Will definitely take a look at the paper but unfortunately it's always a very long way from here to an actual implementation (there is no code published as far as I could see).

2 comments

Google's simhash paper shows how to do 8 billion 64bit fingerprints in memory:

Detecting Near-Duplicates for Web Crawling (http://www.wwwconference.org/www2007/papers/paper215.pdf)

SEOMoz has in-memory and db-backed implementations of simhash in Python (https://github.com/seomoz?query=simhash)

Simhash is indeed wicked fast.

Unfortunately, it's also encumbered by a patent: http://www.google.com/patents/US7158961

I've been playing with an implementation on top of lightning mdb[1]. Your profile doesn't have an email but feel free to email me if you're interested.

[1] http://symas.com/mdb/

Actually I'm also using lmdb (together with Python/numpy) :) Added an email address to my profile, would be happy to exchange some experiences.
100GB isn't that big a deal.

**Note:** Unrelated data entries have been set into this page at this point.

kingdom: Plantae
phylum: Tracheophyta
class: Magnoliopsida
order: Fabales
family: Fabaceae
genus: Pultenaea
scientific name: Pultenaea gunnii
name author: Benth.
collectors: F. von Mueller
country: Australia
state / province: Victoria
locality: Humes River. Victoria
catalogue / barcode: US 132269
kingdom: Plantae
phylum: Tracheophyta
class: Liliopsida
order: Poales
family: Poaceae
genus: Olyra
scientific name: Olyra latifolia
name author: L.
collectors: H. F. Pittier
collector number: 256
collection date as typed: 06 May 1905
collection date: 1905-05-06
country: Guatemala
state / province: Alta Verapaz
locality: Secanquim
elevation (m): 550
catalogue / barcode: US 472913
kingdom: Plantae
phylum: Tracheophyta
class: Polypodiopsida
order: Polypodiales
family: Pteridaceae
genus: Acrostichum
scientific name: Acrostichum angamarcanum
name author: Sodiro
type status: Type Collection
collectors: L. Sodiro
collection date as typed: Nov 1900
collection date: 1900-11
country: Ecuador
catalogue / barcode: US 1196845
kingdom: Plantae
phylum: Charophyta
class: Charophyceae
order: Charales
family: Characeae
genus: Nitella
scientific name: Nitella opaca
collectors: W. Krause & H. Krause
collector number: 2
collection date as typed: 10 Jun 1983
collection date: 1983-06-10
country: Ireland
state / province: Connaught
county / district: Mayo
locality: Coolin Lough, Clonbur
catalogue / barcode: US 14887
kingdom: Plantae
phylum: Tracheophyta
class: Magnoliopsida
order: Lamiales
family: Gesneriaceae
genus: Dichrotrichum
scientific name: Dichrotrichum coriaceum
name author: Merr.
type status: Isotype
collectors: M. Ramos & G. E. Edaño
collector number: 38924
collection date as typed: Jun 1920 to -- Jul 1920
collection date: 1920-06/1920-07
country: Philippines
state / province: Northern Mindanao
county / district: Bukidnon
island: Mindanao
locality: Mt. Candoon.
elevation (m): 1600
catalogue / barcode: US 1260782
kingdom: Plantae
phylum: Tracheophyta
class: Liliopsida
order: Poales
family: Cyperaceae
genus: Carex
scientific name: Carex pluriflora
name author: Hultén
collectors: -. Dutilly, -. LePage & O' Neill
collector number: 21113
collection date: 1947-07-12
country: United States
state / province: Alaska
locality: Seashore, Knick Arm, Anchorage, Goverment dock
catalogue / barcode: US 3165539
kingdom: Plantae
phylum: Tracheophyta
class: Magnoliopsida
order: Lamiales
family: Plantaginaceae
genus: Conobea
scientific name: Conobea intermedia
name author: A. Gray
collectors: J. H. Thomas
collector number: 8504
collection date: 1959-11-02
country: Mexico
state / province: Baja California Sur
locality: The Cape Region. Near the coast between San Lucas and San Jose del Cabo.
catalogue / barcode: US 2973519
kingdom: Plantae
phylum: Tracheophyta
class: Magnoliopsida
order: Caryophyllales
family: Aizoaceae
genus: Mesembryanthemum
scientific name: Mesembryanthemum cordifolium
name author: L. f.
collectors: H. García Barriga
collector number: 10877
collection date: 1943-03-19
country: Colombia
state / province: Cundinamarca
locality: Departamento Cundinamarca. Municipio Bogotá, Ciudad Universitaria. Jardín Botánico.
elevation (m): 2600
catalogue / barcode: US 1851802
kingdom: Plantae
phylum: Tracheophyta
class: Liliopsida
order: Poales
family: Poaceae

If you have at least 16GB of RAM it should be a breeze. There are much larger data sets in OpenLDAP in production around the world.

But I wouldn't choose python for large scale data processing work. The python CPU/memory overhead is like 100:1, compared to C. (This is why I worked on rtorrent and ditched the original bittorrent client ASAP, and why I hate bitbake....)

First of all, thanks for open sourcing lmdb :)

The biggest problem currently is actually degrading performance, although I'm almost 100% sure that this isn't caused by lmdb itself, but rather by the bindings I've tried.

In the end, doing it directly in C is probably the only thing that will actually work.